Conditions in development agreement not enforceable as contractual promises

by Victoria Heldt

Button Realty, LLC, v. Charter Township of Commerce and Country Hills Development, LLC
(Michigan Court of Appeals, September 22, 2011)

In 2004, Button Realty entered into a purchase agreement with Country Hills Development for the sale of 34 acres of land.  The agreement provided that Country Hills purchase the property in order to build a single-family residential project with pressure sewer and public water.  It stated that Button would enter into a legitimate land contract once Country Hills obtained site approval from the Charter Township of Commerce (the township).   It further stated that Button must agree to the imposition of any special assessments in order to cover costs for installing the water/sewer system.  Country Hills petitioned the Township for the creation of a special assessment district (which included the property) in order to finance the extension of the public water system to the property.  The Township approved.  Subsequent to approval of the site plan, Button and Country Hills executed a land contract in accordance with the terms of the agreement.

Country Hills submitted an application to the township to rezone the property (as it was zoned “undeveloped” at the time) to allow the single-family residence to be constructed.  The Township agreed and entered into a development agreement with Country Hills.  As a condition of the rezoning, Country Hills was required to undertake certain actions (such as the construction of the residences and the installation of a water system) within 15 years of the date of the agreement or else the property would revert back to its original zoning classification.  The Township noted that Country Hills was not required to do these things, but that they were a condition of the rezoning.

Country Hills eventually defaulted on its land contract with Button and the property was transferred back to Button before the public water and sewer lines had been extended throughout the development onto Country Hills’ property.  Button filed an action in district court seeking to have the assessments declared unenforceable on the grounds that they conferred no special benefit to Button.  They also claimed they received no notice of the assessment hearing, so the assessments were invalid.  In addition, Button claimed that Country Hills breached its contract with the Township when they failed to extend the water system to the property.  Button alleged that those contractual obligations conferred a direct benefit to Button, and so Button was a third-party beneficiary of the development agreement.

Country Hills argued that Button was not a third-party beneficiary of the agreement with the township, so therefore Button had no grounds to bring a lawsuit raising the issue that Country Hills was in breach of that contract.  Country Hills further claimed that it had not breached the contract since there was a 15-year limit in which to complete the actions and because the actions were not required.  The district court granted summary judgment in favor of the township and Country Hills on both claims.   Button appealed.

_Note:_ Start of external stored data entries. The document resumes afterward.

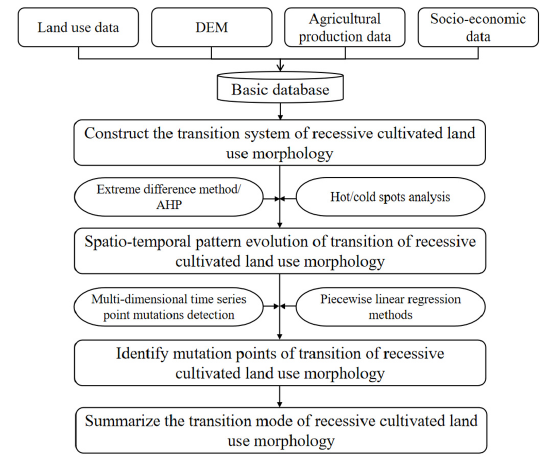
Figure 2. Flow chart of the research process and method.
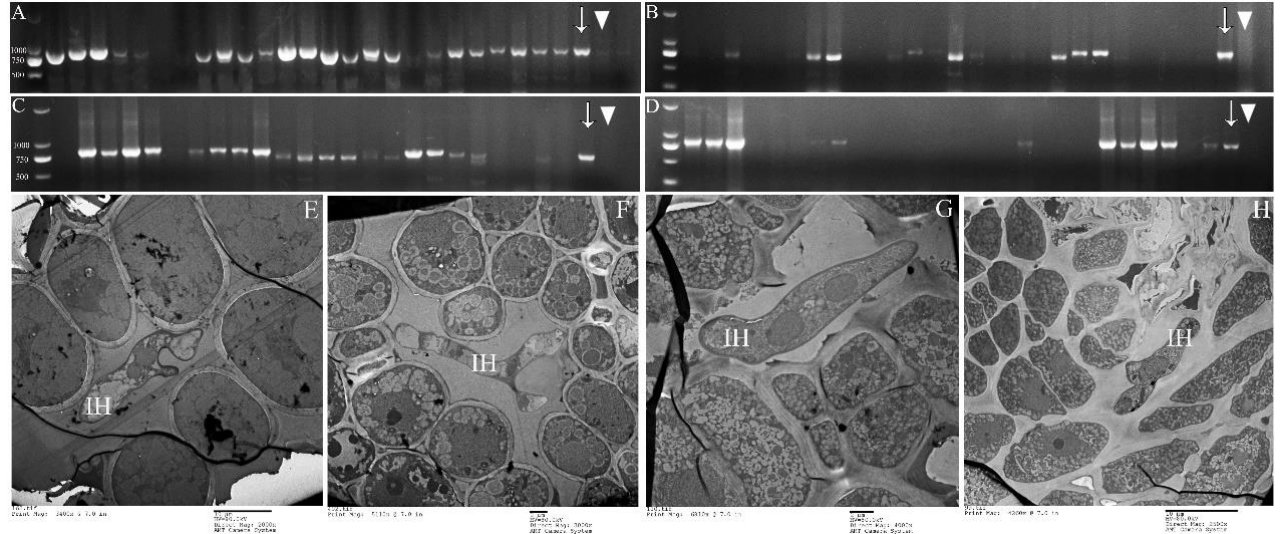
Figure 9. Mycelium detection in buds of P. tomentosa and P. euphratica . ( A , B ): PCR detection for P. tomentosa buds; ( C , D ): PCR detection for P. euphratica ; ( E , F ): TEM detection for P. tomentosa buds ;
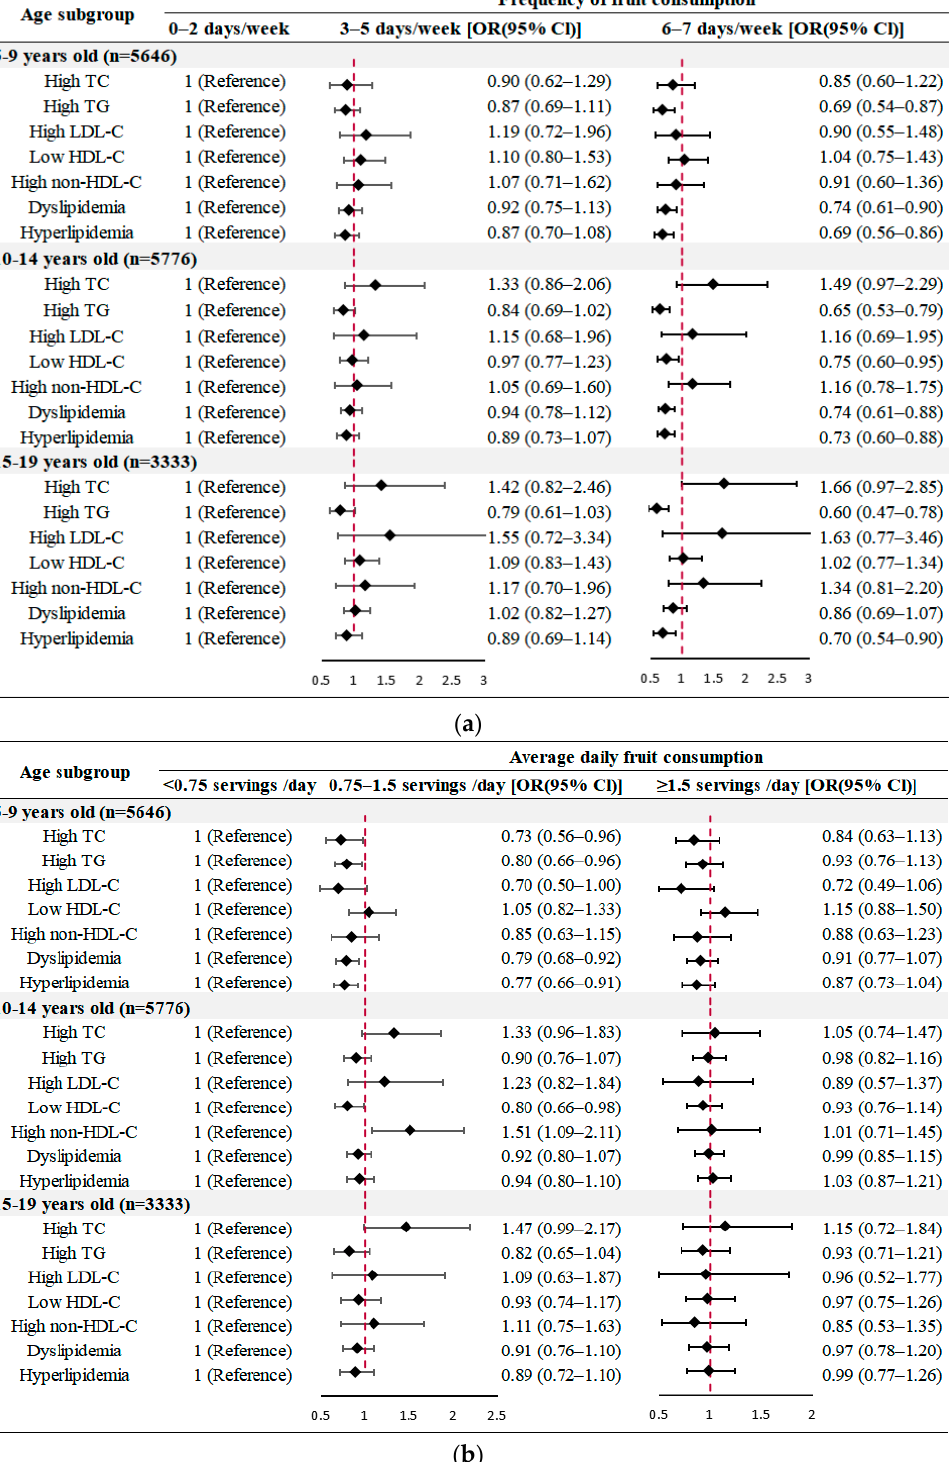
Figure 2. Age-specific analysis of the associations between fruit consumption and lipid profile (adjusted for sex, BMI values, residence area, ethnicity, incomes, parental educational attainment, parental weight, vegetable consumption, sugar-sweetened beverages consumption, meat consump- tion and physical activity) ( a ) Frequency of fruit consumption; ( b ) Average daily fruit consumption. TC, total cholesterol; TG, triglycerides; LDL-C, low density lipoprotein-cholesterol; HDL-C, high density lipoprotein-cholesterol; diamond symbol, point estimates; red dashed lines, invalid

In regards to the question of whether Country Hills breached their development contract with the township, the Court of Appeals ruled they had not.  It noted the distinction between a condition and a promise.  A condition “is distinguished from a promise in that it creates no right or duty in and of itself but is merely a limiting or modifying factor.”  In this case, the actions to be taken by Country Hills were a condition to the rezoning of the property, not a requirement.  The only consequence of not completing the actions was that it would revert back to its previous zoning classification.  Additionally, the Court noted that the agreement allows for a 15 year deadline to complete the actions, and therefore the claim was not yet timely.

Further, the Court agreed with the district court in its decision that Button is not a third-party beneficiary of the development agreement.  A person is a third-party beneficiary of a contract only when the promisor undertakes an obligation “directly” to or for the person.  This means that not just anybody who benefits from a contract can enforce it.  Since Button was not named in the contract, it is not a third-party beneficiary.  The Court of Appeals affirmed the district court’s decision.